The study, published in the Oct. 10, 2012 issue of Science Translational Medicine, also demonstrated that the neural stem cells were safe in the patients' brains one year post transplant.
The results of the investigation, designed to test safety and preliminary efficacy, are encouraging, said principal investigator David H. Rowitch, MD, PhD, a professor of pediatrics and neurological surgery at UCSF, chief of neonatology at UCSF Benioff Children's Hospital and a Howard Hughes Medical Institute Investigator.
"For the first time, we have evidence that transplanted neural stem cells are able to produce new myelin in patients with a severe myelination disease," said Nalin Gupta, MD, PhD, associate professor of neurological surgery and pediatrics and chief of pediatric neurological surgery at UCSF Benioff Children's Hospital, and co-principal investigator of the PMD clinical trial.
"We also saw modest gains in neurological function, and while these can't necessarily be attributed to the intervention because this was an uncontrolled trial with a small number of patients, the findings represent an important first step that strongly supports further testing of this approach as a means to treat the fundamental pathology in the brain of these patients."
In the trial, human neural stem cells developed by StemCells, Inc., of Newark, California, were injected directly into the brains of four young children with an early-onset, fatal form of a condition known as Pelizaeus-Merzbacher disease (PMD).

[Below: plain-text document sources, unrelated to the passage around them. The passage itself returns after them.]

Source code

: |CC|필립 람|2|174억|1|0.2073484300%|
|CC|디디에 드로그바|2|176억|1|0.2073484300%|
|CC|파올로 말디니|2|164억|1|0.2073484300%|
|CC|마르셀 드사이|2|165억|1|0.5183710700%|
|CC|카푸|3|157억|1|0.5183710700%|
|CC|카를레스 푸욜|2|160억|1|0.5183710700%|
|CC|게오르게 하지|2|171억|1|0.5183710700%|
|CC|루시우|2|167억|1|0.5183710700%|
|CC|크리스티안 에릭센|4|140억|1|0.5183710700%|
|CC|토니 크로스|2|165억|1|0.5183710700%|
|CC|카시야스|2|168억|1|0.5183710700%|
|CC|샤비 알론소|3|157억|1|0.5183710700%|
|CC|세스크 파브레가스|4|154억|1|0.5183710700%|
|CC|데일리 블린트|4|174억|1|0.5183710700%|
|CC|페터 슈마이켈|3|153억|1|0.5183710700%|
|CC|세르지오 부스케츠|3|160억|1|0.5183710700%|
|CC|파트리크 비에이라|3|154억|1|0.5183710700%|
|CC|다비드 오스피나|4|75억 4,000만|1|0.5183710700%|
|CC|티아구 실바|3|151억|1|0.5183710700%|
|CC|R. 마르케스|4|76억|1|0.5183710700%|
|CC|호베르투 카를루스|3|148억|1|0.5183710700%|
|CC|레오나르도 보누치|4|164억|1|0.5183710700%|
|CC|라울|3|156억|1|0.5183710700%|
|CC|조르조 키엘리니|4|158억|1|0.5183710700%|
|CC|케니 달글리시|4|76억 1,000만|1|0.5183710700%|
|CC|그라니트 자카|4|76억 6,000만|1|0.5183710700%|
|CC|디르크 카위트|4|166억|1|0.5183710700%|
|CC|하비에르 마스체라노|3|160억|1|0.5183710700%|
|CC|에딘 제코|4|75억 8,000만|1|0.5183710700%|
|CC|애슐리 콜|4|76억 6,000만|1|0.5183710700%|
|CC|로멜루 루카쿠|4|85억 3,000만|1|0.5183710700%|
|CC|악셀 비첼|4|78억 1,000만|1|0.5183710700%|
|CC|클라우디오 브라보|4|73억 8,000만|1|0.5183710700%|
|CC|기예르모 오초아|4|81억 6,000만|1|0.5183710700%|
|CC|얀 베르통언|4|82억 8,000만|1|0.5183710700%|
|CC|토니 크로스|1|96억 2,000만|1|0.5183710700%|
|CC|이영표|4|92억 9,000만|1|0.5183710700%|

In PMD, an inherited genetic defect prevents brain cells called oligodendrocytes from making myelin, a fatty material that insulates white matter which serves as a conduit for nervous impulses throughout the brain. Without myelin sheathing, white matter tracts short-circuit like bare electrical wires and are unable to correctly propagate nerve signals, resulting in neurological dysfunction and neurodegeneration. Patients with early-onset PMD cannot walk or talk, often have trouble breathing and undergo progressive neurological deterioration leading to death between ages 10 and 15.The disease usually occurs in males.
Multiple sclerosis and certain forms of cerebral palsy also involve damage to oligodendrocytes and subsequent demyelination.
Before and after the transplant procedures in the children with PMD, which were conducted between 2010-2011, the patients were given standard neurological examinations and developmental assessments, and underwent magnetic resonance imaging (MRI). "MRI is the most stringent non-invasive method we have of assessing myelin formation," said Rowitch.
The investigators found evidence that the stem cells had successfully engrafted, receiving blood and nutrients from the surrounding tissue and integrating into the brain, a process that Rowitch likened to "a plant taking root."
This finding was particularly significant, he said, because the cells were not the patients' own stem cells. "It would have been just as likely to expect that the patients would have rejected them," he said.